Navigating the Passage

For any organisation, keeping up with legislative requirements can be quite a challenge.  As we all know, getting offside with the taxation department in any country only leads to investigations and subsequently leaves you less time to run your business.  Accordingly, getting offside with environmental protection departments’ can be just as challenging, as your whole operation can be shut down until the issue is rectified.  If you are in the manufacturing sector, this is a particular concern, as recovering from lost orders and bad publicity about disregarding the environment are tricky to recover from.

This article looks at ways to be proactive in setting your organisation’s course so that you minimise your chances of running up against legislation.  I call it “navigating the passage” as it is like sailing a yacht from one ocean to another ocean through a narrow channel.

We are all collectively guilty of operating businesses in a way where we are not taking into account limitations such as:

  • Using up resources like coal, oil and forests faster than they can be replaced (certainly not within many generations)
  • Gathering too quickly animals, fish and plants such that their populations are no longer self sustaining.
  • Reducing the areas of forests that provide our oxygen
  • Altering the natural mixture of nutrients in our soil
  • Increasing the levels of pollution in our water, food and air
  • Producing new substances that nature can not dispose of such as polystyrene and nuclear waste

These limitations may be viewed as frustrating limitations to continuing business as usual, or as an opportunity to work with them so as to be ahead of others in your industry.  In terms of the “navigating the passage” analogy, it means that you choose to take your business right up to the edges of the coastlines exploring the details and opportunities, rather than staying out in the middle of the ocean.

When you study the upstream and downstream reliance your organisation has on resources or the part it plays in the production of pollution, you enable yourself to look for alternative methods of production of the same product, while reducing or even eliminating that reliance.  Imagine if your organisation was able to operate without the need to burn coal for electricity.  What if you generated your own electricity from your own waste, so that rather than having to pay for disposing of that waste, you used it instead of buying electricity.  A cycle like this replicates how nature works in that one process output is the input to another process and therefore there is never any waste.

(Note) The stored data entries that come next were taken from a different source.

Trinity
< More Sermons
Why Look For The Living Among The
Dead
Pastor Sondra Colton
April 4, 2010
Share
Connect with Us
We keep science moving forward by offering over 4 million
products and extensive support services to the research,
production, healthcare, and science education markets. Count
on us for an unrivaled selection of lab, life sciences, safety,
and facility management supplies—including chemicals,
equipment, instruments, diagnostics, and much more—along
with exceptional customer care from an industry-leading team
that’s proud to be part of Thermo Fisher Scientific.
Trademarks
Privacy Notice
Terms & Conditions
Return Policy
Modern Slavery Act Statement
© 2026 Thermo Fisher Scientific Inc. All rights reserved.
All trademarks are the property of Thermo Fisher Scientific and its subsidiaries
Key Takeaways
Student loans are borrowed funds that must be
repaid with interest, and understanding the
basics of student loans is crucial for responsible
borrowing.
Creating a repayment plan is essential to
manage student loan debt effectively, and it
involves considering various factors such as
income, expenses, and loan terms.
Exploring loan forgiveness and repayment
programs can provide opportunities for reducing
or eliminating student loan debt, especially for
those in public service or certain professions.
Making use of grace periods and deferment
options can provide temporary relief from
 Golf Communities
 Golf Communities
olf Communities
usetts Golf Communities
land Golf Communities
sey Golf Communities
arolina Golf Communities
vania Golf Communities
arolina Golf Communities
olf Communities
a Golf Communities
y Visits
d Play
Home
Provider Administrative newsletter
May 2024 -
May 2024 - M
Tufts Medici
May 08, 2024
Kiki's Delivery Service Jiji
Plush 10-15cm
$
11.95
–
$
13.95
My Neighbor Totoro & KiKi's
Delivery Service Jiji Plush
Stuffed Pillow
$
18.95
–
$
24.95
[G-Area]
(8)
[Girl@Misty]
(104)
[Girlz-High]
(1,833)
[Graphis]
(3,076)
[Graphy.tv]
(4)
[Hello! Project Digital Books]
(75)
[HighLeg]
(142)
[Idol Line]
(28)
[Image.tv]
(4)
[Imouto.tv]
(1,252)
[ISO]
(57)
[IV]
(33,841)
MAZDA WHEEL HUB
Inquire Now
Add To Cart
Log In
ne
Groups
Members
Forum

Discovering process changes that give you the opportunity to navigate your business through the narrow channels of environmental legislation, and developing a culture that looks for these opportunities, are vital to the long term success of your business and indeed any organisation.  While your competitors are out in the middle of the old ocean, you have seen the channels that have allowed your business to navigate the passageway along the coastline, and into what appears to be a whole new ocean of opportunities on the other side.

Of course, when sailing any yacht, a full crew dedicated to the journey is required, as there will be times when you may sail too close to the rocks.  The team’s contribution to the successful operation of your business will also mitigate your businesses environmental challenges before they have a chance to become an issue.  Your whole team therefore needs to be contributing, each in their unique way, to ensure your business’ successful “Navigation of the Passage”.